Axel Finckh, MD: Anticitrullinated peptide antibodies (ACPA) and rheumatoid factor (RF) are blood biomarkers that have been validated and are currently used in clinical practice. If both are present, or if they are present at high titers, they are predictive of future RA. There are also a number of emerging autoantibodies, such as anti-carbamylated protein antibodies and RA33 that are predictive of future disease but are not currently used in clinical practice.
Rheumatology Advisor: Which environmental risk factors, aside from various lung irritants, have been linked to the development of RA?
Dr Finckh: It seems that having chronic, severe periodontitis can predispose [an individual] to future RA. The evidence is not super solid yet, but there have been several studies to suggest that. The other more recent factor is gut inflammation, which could be related to the microbiome or other factors. There are studies showing that patients who have chronic diarrhea may be at risk of developing RA.7 Also, people with chronic airway disease, such as COPD or asthma, seem to be predisposed to future RA which points to the mucosal origin hypothesis—the idea that the disease really originates in mucosal sites and later migrates to the joints.
Rheumatology Advisor: Which pharmacologic preventive strategies have been explored in RA so far? Can any of these strategies, if implemented in the early preclinical stages, prevent the development of RA?
Dr Finckh: Two studies have been published in this area. One is with glucocorticoids which were administered in patients with undifferentiated arthritis, either orally or via intramuscular injections—this intervention did not result in a change in clinical outcomes in the long run. There was another trial on rituximab where a single infusion of 1 g of rituximab was given to patients who were RF positive and showed some signs of inflammation. At this stage, there was no strong evidence that this treatment could prevent the disease, but it did delay the disease onset.
There are also several other ongoing trials, a couple on abatacept— such as one in Great Britain8 and there is also a large trial in the United States on hydroxychloroquine.
Rheumatology Advisor: Which knowledge gaps exist in the field of RA prevention?
Dr Finckh: We still have a hard time pinpointing exactly which healthy individuals at risk need these preventive interventions. Currently, we also are unsure who should be screened or at what stage we need to intervene if we want to be effective. So, additional study of the natural history of disease needs to be done in order to understand better where and when we should intervene.
It would also be nice to show that some of the interventions in these later preclinical, undifferentiated arthritis stages have an effect. If not, I think that the thinking may be that it is already too late and that intervention has to come even earlier. We do not know this yet.
- Hunter TM, Boytsov NN, Zhang X, Schroeder K, Michaud K, Araujo AB. Prevalence of rheumatoid arthritis in the United States adult population in healthcare claims databases, 2004-2014. Rheumatol Int. 2017;37:1551-1557.
- Tedeschi SK, Bermas B, Costenbader KH. Sexual disparities in the incidence and course of SLE and RA. Clin Immunol. 2013;149(2):211-218.
- Smolen JS, Aletaha D, Barton A, et al. Rheumatoid arthritis. Nat Rev Dis Primers. 2018;4:18001.

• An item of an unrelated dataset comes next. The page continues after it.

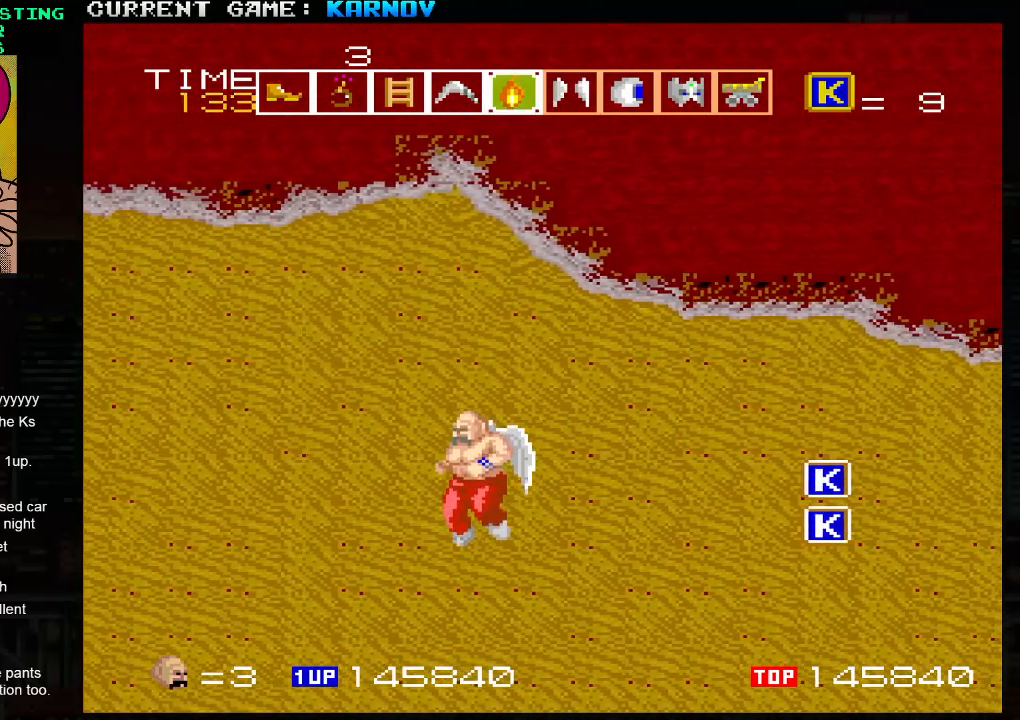
{"dt_ms": 500, "buttons": [], "left_stick": "down-left", "events": []}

- Chang K, Yang SM, Kim SH, Han KH, Park SJ, Shin JI. Smoking and rheumatoid arthritis. Int J Mol Sci. 2014;15:22279-22295.
- Deane KD, Demoruelle MK, Kelmenson LB, Kuhn KA, Norris JM, Holers VM. Genetic and environmental risk factors for rheumatoid arthritis. Best Pract Res Clin Rheumatol. 2017;31(1):3-18.

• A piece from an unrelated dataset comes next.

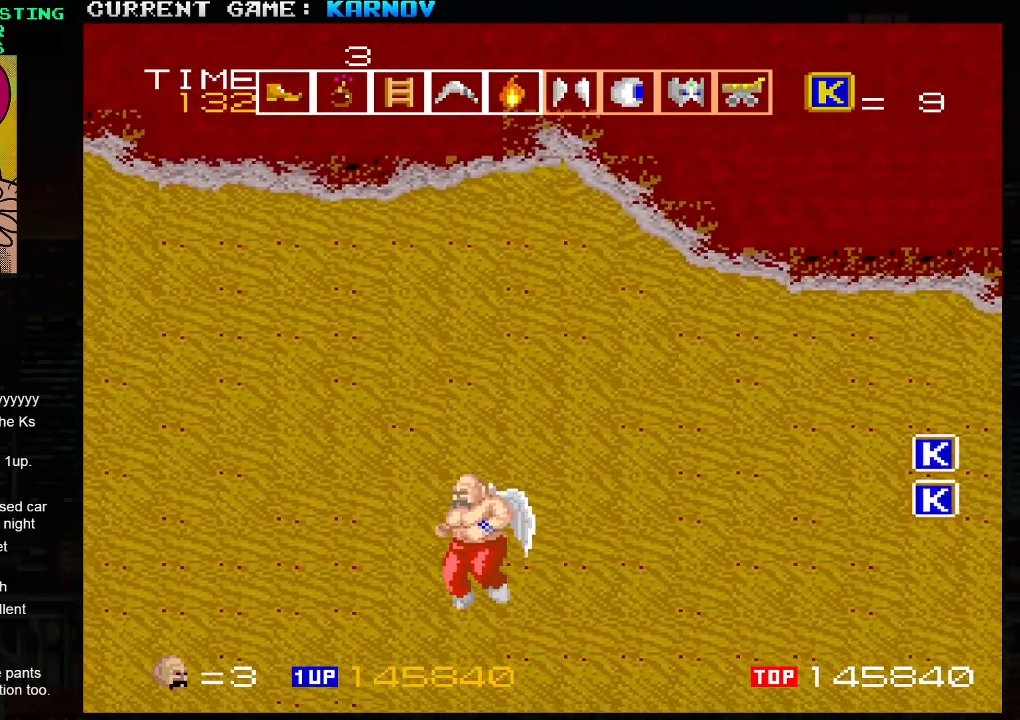
{"dt_ms": 500, "buttons": [], "left_stick": "down-left", "events": []}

- Alpizar-Rodriguez D, Finckh A. Is the prevention of rheumatoid arthritis possible? Clin Rheumatol. 2020;39:1383-1389.
- Nguyen Y, Mariette X, Salliot, Gusto G, Boutron-Ruault M, Seror R. Chronic diarrhoea and risk of rheumatoid arthritis: findings from the French E3N-EPIC cohort study. Rheumatology. Published online May 17, 2020. Doi:10.1093/rheumatology/keaa133.
- Al-Laith M, Jasenecova M, Abraham S, et al. Arthritis prevention in the pre-clinical phase of RA with abatacept (the APIPPRA study): a multi-centre, randomized, double-blind, parallel-group, placebo-controlled clinical trial protocol. Trials. 2019;20(1):429.